**The problem**
Search the listing below for the word "Santiago" and return each line that contains it.

**Exercise inputs**
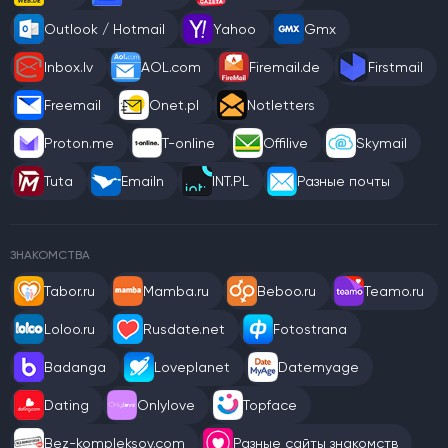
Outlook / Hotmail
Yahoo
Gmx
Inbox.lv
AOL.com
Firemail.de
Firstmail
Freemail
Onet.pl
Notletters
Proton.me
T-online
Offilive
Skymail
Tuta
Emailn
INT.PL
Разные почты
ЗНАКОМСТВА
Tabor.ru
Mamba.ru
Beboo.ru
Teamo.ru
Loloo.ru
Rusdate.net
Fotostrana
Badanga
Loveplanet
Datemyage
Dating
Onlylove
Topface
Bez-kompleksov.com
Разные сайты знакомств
==
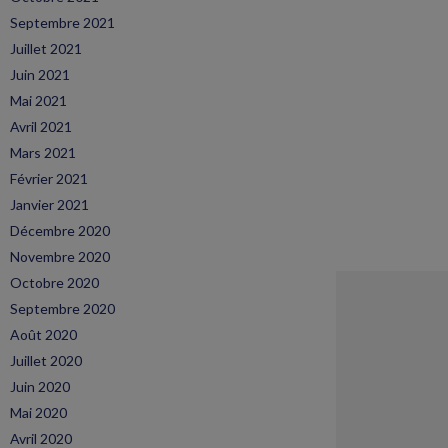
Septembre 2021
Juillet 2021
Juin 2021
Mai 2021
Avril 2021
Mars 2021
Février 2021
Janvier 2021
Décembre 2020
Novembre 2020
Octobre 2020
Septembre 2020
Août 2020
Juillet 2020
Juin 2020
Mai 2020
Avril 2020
==
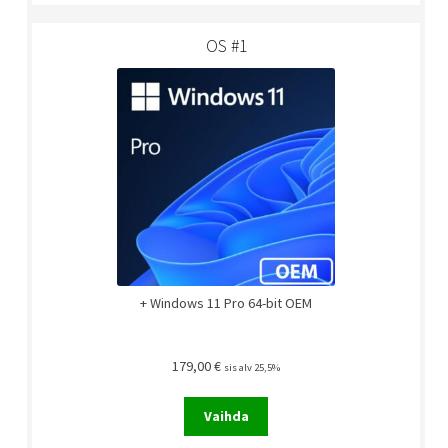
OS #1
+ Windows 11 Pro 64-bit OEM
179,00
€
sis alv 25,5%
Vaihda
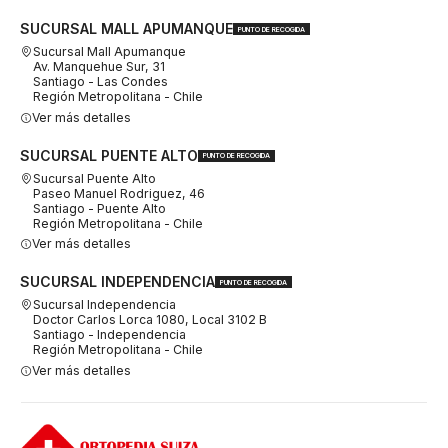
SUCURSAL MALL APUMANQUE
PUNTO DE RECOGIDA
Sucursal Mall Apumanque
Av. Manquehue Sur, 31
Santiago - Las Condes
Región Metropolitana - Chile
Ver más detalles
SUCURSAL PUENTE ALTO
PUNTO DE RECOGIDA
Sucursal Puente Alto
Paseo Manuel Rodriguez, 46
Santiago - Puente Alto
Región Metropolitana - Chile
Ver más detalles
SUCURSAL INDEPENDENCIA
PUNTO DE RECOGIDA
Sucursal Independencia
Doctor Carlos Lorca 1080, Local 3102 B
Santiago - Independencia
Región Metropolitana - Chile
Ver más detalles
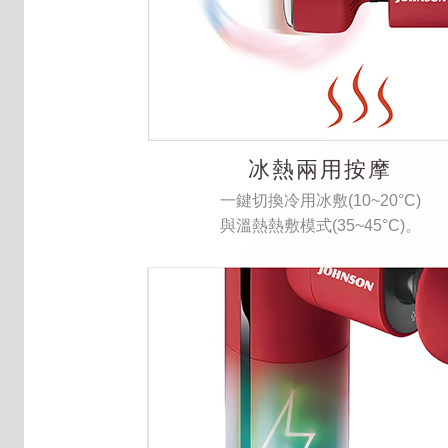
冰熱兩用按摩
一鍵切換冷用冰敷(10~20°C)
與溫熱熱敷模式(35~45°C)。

**Task output**
Santiago - Las Condes
Santiago - Puente Alto
Santiago - Independencia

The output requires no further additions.